## MATERIAL FOR THIS TASK
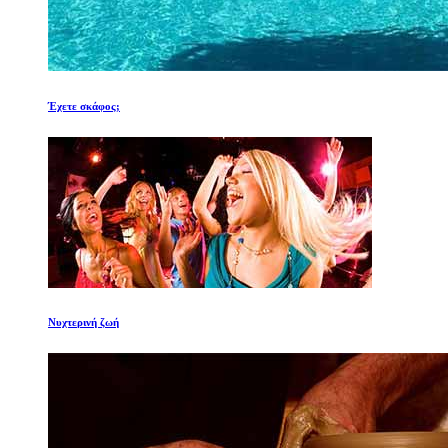
Έχετε σκάφος;
Νυχτερινή ζωή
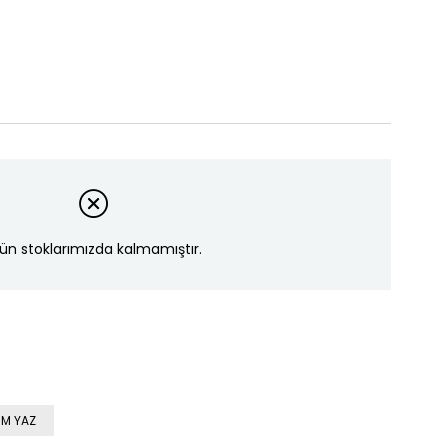
ün stoklarımızda kalmamıştır.
M YAZ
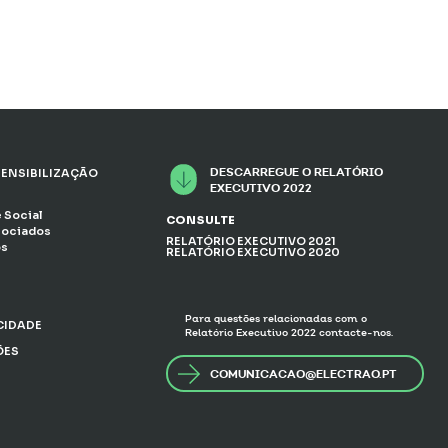
DESCARREGUE O RELATÓRIO
ENSIBILIZAÇÃO
EXECUTIVO 2022
 Social
CONSULTE
sociados
RELATÓRIO EXECUTIVO 2021
os
RELATÓRIO EXECUTIVO 2020
Para questões relacionadas com o
ACIDADE
Relatório Executivo 2022 contacte-nos.
ÕES
COMUNICACAO@ELECTRAO.PT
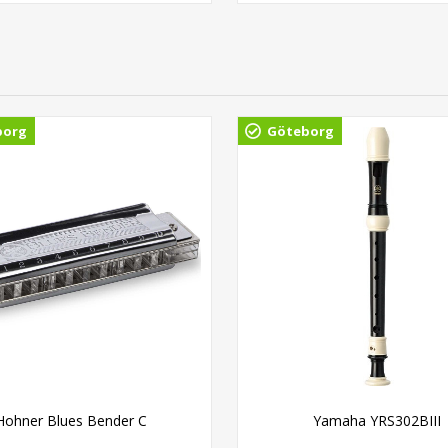
borg
Göteborg
Hohner Blues Bender C
Yamaha YRS302BIII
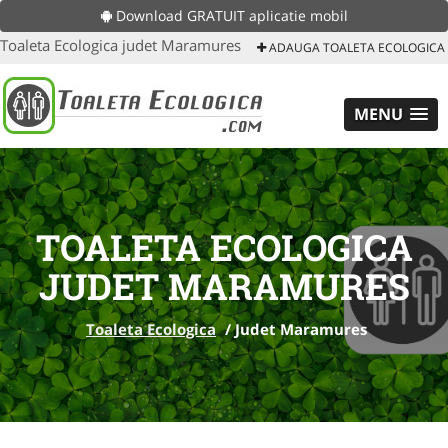
Download GRATUIT aplicatie mobil
Toaleta Ecologica judet Maramures
ADAUGA TOALETA ECOLOGICA
MENU
TOALETA ECOLOGICA
JUDET MARAMURES
Toaleta Ecologica
/
Judet Maramures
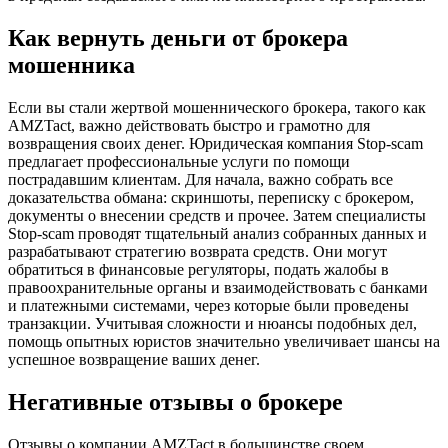
Как вернуть деньги от брокера
мошенника
Если вы стали жертвой мошеннического брокера, такого как
AMZTact, важно действовать быстро и грамотно для
возвращения своих денег. Юридическая компания Stop-scam
предлагает профессиональные услуги по помощи
пострадавшим клиентам. Для начала, важно собрать все
доказательства обмана: скриншоты, переписку с брокером,
документы о внесении средств и прочее. Затем специалисты
Stop-scam проводят тщательный анализ собранных данных и
разрабатывают стратегию возврата средств. Они могут
обратиться в финансовые регуляторы, подать жалобы в
правоохранительные органы и взаимодействовать с банками
и платежными системами, через которые были проведены
транзакции. Учитывая сложности и нюансы подобных дел,
помощь опытных юристов значительно увеличивает шансы на
успешное возвращение ваших денег.
Негативные отзывы о брокере
Отзывы о компании AMZTact в большинстве своем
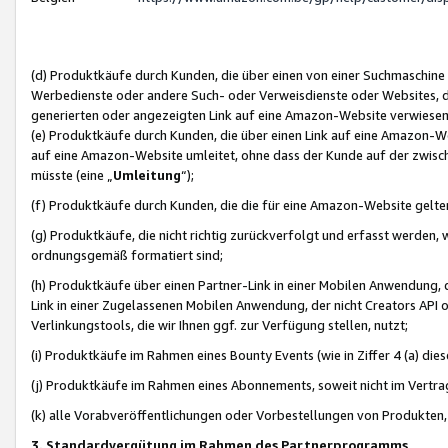
(d) Produktkäufe durch Kunden, die über einen von einer Suchmaschine
Werbedienste oder andere Such- oder Verweisdienste oder Websites, die
generierten oder angezeigten Link auf eine Amazon-Website verwiese
(e) Produktkäufe durch Kunden, die über einen Link auf eine Amazon-W
auf eine Amazon-Website umleitet, ohne dass der Kunde auf der zwisc
müsste (eine „
Umleitung
“);
(f) Produktkäufe durch Kunden, die die für eine Amazon-Website gelt
(g) Produktkäufe, die nicht richtig zurückverfolgt und erfasst werden, 
ordnungsgemäß formatiert sind;
(h) Produktkäufe über einen Partner-Link in einer Mobilen Anwendung,
Link in einer Zugelassenen Mobilen Anwendung, der nicht Creators API o
Verlinkungstools, die wir Ihnen ggf. zur Verfügung stellen, nutzt;
(i) Produktkäufe im Rahmen eines Bounty Events (wie in Ziffer 4 (a) d
(j) Produktkäufe im Rahmen eines Abonnements, soweit nicht im Vertra
(k) alle Vorabveröffentlichungen oder Vorbestellungen von Produkten, d
3. Standardvergütung im Rahmen des Partnerprogramms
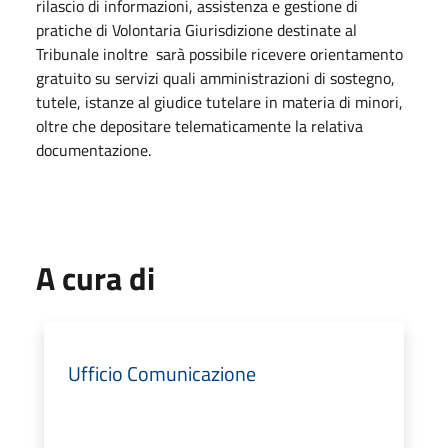
rilascio di informazioni, assistenza e gestione di
pratiche di Volontaria Giurisdizione destinate al
Tribunale inoltre sarà possibile ricevere orientamento
gratuito su servizi quali amministrazioni di sostegno,
tutele, istanze al giudice tutelare in materia di minori,
oltre che depositare telematicamente la relativa
documentazione.
A cura di
Ufficio Comunicazione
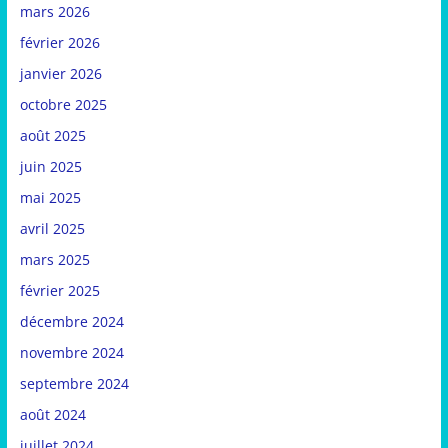
mars 2026
février 2026
janvier 2026
octobre 2025
août 2025
juin 2025
mai 2025
avril 2025
mars 2025
février 2025
décembre 2024
novembre 2024
septembre 2024
août 2024
juillet 2024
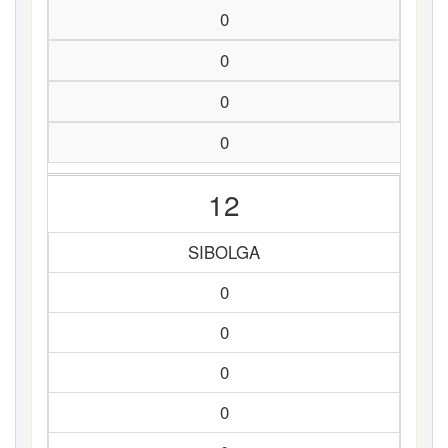
0
0
0
0
12
SIBOLGA
0
0
0
0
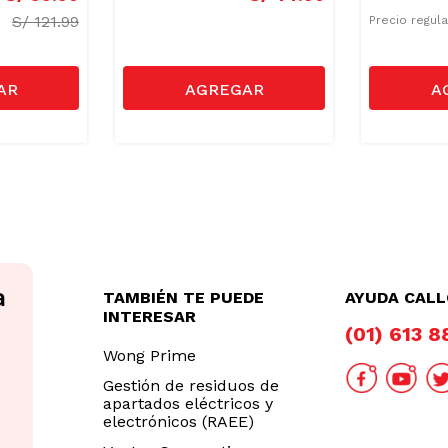
S/
121.99
Precio regul
TAMBIÉN TE PUEDE
AYUDA CAL
INTERESAR
(01) 613 
Wong Prime
Gestión de residuos de
apartados eléctricos y
electrónicos (RAEE)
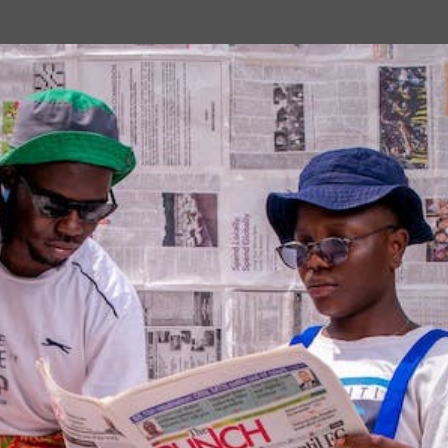
Passa ai contenuti principali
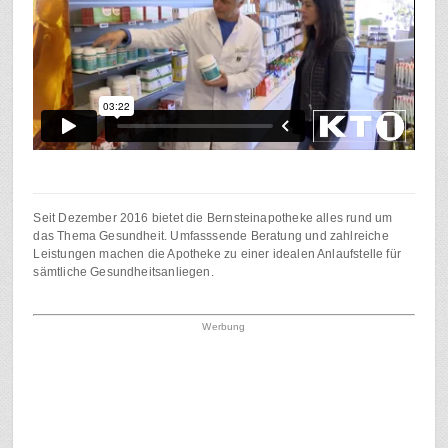
Seit Dezember 2016 bietet die Bernsteinapotheke alles rund um
das Thema Gesundheit. Umfasssende Beratung und zahlreiche
Leistungen machen die Apotheke zu einer idealen Anlaufstelle für
sämtliche Gesundheitsanliegen.
Werbung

## REQUIRED ACTION
Determine the number of lines in the entries that contain the word "nicht". Give that number and nothing more.

## RESPONSE AREA
3